Building AI diagnostics that clinicians actually trust

There is a graveyard of clinical AI products that were technically impressive and completely unused. They had strong papers behind them. They had accuracy numbers that would make any researcher proud. And they sat untouched in clinic workflows because nobody trusted them enough to change how they worked.

We studied these failures obsessively before building our own diagnostic tools. The pattern was always the same: brilliant model, terrible integration, zero understanding of how doctors actually think.

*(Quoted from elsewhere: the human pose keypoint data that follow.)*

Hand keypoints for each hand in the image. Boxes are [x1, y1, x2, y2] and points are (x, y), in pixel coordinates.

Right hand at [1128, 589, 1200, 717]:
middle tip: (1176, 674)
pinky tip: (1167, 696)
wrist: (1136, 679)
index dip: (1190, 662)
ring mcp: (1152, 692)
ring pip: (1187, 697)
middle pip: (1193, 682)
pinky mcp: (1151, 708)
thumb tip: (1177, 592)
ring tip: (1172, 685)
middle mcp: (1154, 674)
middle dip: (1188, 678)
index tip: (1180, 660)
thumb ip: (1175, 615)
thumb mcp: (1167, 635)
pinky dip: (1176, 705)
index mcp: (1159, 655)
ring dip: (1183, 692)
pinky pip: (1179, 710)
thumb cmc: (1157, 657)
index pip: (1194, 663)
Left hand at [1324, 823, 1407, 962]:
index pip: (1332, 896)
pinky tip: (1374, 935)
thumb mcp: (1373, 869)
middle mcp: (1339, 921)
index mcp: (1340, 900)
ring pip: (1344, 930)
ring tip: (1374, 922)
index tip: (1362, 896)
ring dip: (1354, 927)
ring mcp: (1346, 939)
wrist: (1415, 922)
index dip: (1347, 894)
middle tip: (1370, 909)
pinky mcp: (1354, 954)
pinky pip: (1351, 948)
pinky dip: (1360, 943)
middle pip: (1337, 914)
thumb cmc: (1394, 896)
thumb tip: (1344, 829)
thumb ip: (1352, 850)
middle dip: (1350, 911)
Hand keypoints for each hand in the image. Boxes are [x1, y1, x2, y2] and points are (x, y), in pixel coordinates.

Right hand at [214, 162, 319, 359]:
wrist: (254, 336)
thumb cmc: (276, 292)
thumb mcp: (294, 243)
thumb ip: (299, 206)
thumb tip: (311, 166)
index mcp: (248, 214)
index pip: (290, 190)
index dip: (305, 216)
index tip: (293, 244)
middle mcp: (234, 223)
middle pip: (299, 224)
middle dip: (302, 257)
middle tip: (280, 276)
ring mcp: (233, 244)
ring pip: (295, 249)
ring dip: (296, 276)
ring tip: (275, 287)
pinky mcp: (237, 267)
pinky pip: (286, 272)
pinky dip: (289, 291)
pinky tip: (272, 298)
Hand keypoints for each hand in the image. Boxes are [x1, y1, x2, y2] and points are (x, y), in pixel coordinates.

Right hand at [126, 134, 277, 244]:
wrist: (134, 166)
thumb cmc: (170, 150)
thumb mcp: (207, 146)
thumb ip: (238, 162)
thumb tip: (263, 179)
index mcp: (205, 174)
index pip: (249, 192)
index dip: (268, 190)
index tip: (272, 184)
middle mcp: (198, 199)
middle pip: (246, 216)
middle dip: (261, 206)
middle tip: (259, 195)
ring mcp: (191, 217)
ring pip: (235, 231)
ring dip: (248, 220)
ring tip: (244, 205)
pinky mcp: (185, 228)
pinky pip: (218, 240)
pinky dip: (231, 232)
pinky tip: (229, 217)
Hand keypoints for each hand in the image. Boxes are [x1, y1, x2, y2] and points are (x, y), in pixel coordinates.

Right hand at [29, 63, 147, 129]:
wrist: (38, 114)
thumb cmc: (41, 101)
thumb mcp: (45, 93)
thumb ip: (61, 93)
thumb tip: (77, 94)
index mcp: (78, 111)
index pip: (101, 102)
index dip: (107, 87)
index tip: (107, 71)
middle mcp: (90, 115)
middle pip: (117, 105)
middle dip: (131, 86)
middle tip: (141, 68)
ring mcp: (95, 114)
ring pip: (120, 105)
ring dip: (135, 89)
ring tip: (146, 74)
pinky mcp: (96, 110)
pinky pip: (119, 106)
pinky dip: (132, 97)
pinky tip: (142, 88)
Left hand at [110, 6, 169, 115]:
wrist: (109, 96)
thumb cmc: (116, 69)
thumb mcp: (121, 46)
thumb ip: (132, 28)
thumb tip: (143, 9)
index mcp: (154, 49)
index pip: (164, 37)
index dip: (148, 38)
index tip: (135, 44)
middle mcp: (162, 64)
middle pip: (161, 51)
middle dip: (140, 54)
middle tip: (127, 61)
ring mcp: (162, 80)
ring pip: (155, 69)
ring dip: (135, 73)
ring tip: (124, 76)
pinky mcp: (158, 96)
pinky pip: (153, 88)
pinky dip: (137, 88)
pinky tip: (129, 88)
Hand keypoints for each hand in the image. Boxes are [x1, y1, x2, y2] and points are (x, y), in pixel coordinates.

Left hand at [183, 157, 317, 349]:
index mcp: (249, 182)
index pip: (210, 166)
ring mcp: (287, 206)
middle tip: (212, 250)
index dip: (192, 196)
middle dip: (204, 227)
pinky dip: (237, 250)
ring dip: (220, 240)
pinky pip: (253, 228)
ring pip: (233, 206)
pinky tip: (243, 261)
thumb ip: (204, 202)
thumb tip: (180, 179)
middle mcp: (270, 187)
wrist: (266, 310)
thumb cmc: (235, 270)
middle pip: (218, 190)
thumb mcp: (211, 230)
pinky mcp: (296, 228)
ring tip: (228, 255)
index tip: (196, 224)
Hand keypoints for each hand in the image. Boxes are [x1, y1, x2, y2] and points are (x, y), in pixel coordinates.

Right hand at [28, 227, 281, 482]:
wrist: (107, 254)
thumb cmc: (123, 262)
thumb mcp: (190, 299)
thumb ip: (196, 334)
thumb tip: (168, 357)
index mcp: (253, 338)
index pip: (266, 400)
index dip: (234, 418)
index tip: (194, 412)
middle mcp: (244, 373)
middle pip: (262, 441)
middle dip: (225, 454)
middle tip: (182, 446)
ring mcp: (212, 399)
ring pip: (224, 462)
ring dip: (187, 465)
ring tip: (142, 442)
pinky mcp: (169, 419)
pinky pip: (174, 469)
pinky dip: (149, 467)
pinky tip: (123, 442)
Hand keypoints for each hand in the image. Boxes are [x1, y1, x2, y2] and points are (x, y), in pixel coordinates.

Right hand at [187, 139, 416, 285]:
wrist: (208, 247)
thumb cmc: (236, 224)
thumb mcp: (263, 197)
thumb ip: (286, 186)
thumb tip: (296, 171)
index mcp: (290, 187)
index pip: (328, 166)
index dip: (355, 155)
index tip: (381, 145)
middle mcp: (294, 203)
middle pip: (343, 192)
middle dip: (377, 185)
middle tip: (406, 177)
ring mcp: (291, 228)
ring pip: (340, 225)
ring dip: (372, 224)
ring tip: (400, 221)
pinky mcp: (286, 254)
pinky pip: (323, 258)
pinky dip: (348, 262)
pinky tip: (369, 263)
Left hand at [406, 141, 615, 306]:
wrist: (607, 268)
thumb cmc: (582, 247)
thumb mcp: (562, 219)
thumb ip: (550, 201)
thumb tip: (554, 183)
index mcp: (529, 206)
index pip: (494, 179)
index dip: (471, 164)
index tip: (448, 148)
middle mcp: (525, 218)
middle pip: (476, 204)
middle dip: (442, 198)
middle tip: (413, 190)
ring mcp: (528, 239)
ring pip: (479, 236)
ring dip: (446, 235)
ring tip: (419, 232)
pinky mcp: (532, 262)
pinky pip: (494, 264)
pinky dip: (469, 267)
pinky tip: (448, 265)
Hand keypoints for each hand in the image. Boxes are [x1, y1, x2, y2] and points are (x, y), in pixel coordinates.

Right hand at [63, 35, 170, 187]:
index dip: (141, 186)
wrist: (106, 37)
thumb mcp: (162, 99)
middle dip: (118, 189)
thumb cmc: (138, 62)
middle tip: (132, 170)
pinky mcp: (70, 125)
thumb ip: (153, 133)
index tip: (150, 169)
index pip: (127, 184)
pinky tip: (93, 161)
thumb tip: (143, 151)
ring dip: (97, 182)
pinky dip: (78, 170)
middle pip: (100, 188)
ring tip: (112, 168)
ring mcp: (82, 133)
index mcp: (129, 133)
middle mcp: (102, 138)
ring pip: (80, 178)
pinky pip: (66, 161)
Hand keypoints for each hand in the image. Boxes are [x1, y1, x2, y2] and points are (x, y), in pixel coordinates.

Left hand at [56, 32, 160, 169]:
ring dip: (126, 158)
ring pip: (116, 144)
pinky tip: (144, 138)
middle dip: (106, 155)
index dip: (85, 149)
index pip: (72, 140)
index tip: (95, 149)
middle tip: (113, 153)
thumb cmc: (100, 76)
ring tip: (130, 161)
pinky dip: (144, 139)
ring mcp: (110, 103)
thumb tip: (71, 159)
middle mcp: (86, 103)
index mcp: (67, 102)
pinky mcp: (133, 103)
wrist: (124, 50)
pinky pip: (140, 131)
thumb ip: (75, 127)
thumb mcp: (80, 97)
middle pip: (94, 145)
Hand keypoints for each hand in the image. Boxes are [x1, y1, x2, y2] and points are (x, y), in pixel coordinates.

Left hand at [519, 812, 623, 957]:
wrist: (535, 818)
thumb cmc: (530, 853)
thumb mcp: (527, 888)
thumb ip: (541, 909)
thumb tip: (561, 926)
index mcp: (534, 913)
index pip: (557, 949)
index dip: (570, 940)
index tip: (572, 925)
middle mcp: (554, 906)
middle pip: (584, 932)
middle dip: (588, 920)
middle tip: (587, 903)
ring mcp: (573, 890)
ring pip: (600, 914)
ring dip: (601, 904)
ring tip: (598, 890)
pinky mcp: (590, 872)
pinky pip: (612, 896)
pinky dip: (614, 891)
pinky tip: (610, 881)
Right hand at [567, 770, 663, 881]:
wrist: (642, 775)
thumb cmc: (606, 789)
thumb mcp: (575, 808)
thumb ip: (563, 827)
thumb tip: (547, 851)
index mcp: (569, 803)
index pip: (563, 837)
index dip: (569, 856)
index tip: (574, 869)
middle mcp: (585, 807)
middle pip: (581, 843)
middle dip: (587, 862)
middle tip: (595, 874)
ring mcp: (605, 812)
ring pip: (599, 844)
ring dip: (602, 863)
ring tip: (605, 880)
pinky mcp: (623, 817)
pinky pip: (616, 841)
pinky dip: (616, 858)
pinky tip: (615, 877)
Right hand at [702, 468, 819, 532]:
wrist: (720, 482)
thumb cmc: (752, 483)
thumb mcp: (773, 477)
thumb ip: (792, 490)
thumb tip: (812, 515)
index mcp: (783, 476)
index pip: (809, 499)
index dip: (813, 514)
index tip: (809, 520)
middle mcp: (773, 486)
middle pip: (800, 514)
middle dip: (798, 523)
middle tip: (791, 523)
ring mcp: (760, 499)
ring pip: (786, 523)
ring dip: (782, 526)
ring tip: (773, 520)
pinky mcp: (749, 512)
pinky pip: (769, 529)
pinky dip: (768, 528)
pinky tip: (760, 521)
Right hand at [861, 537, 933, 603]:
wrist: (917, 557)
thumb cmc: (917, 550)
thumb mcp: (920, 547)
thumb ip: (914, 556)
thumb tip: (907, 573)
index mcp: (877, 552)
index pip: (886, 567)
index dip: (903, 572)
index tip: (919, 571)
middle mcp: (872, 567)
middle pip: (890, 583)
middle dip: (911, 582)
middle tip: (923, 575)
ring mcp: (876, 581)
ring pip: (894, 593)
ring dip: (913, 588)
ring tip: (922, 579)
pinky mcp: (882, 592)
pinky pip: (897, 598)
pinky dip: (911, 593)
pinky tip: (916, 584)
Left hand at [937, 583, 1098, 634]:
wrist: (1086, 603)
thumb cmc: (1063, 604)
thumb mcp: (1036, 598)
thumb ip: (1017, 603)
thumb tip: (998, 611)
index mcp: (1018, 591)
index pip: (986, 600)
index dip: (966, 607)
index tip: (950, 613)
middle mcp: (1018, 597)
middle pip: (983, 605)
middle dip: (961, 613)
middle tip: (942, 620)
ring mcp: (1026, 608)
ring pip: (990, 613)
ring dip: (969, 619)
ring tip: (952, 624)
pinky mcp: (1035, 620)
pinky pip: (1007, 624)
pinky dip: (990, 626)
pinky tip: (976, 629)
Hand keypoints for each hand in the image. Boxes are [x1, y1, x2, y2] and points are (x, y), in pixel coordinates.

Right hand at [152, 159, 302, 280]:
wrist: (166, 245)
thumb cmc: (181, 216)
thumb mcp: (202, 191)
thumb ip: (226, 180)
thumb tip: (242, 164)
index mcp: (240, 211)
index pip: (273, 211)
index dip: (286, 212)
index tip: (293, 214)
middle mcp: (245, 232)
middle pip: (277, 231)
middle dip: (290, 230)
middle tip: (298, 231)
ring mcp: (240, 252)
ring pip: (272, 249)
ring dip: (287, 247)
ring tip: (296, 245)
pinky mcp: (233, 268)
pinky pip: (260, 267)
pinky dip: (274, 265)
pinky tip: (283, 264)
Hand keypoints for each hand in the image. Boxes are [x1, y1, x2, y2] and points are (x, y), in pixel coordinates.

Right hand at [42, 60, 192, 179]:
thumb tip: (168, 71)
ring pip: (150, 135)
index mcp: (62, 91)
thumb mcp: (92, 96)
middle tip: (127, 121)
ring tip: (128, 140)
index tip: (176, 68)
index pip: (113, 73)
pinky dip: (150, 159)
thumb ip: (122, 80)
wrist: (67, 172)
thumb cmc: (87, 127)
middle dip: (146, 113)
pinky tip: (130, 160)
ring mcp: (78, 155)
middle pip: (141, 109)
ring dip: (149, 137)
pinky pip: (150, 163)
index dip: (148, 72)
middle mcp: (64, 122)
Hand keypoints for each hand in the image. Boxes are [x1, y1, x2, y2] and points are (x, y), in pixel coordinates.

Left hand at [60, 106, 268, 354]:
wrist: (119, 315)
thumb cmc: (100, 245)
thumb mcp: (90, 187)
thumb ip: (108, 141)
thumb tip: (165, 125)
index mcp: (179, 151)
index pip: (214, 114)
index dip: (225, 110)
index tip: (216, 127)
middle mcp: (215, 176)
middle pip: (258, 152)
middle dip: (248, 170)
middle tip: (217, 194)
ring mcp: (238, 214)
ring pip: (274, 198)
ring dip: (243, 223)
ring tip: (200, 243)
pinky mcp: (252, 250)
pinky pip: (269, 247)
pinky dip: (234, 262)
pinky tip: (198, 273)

How doctors actually think

Clinical reasoning is not a decision tree. It is not “if symptom A and symptom B, then diagnosis C.” It is a process of progressive refinement — doctors form a mental model early, then update it continuously as new information arrives. They hold multiple hypotheses in parallel. They weigh not just probability but consequence: a 5% chance of something deadly gets more attention than a 60% chance of something benign.

Most clinical AI ignores this. It takes inputs, runs inference, and outputs a ranked list of diagnoses. The doctor looks at the list, thinks “I already considered that,” and ignores it. Or worse — the AI suggests something the doctor had not considered, but gives no reasoning, so the doctor has no way to evaluate it. It is just a label with a confidence score. That is not useful. That is a black box wearing a white coat.

What we built instead

HealNote's diagnostic assistance works differently. Instead of outputting answers, it outputs reasoning.

When a patient's intake data is processed, the system generates what we call a “clinical brief.” This is not a diagnosis — it is a structured summary of what the data suggests, organised the way a physician thinks:

Primary symptom cluster and duration
Relevant patterns from medical history
Differential considerations with supporting evidence
Flags for urgent or time-sensitive presentations
Explicit gaps — what the data does not tell us

The last point is the most important one. When the AI highlights what it does not know — “no family history was provided,” “duration of symptoms is ambiguous,” “medication list may be incomplete” — it gives the doctor specific questions to ask. It turns uncertainty into actionable next steps.

The most useful thing an AI can tell a doctor is not what it thinks. It is what it does not know — and what the doctor should ask next.

The speed problem

A diagnostic tool that takes thirty seconds to load is a diagnostic tool that no one uses. In a clinic seeing forty patients a day, every second matters. This is not hyperbole — we timed it. Doctors will wait about three seconds for a tool to respond before they move on and do things the old way.

Our clinical brief generates in under two seconds. It is ready before the doctor opens the patient's chart. By the time they sit down with the patient, they have already scanned the summary and have a starting framework for the conversation.

This is the difference between a tool that interrupts a workflow and one that enhances it. The doctor does not have to stop, navigate to a separate screen, wait for inference, and interpret results. The information is simply there, in the right place, at the right time.

Learning from disagreement

When a doctor's assessment differs from the AI's suggestion, that is not a failure — it is a learning opportunity. We track these disagreements carefully. Sometimes the doctor saw something the model missed. Sometimes the model surfaced something the doctor had not considered but, upon reflection, finds valid.

Over time, this feedback loop makes the system better — not by overriding clinical judgement, but by learning what kinds of patterns are most useful to highlight and what kinds of suggestions are most often ignored.

The system gets smarter by watching doctors be doctors. Not by replacing them.

Clinical AI that is not trusted is clinical AI that does not exist. We would rather build something that doctors use every day and find genuinely helpful than something that wins benchmarks and gathers dust. The measure of our success is not our accuracy score — it is whether the doctor's day got better.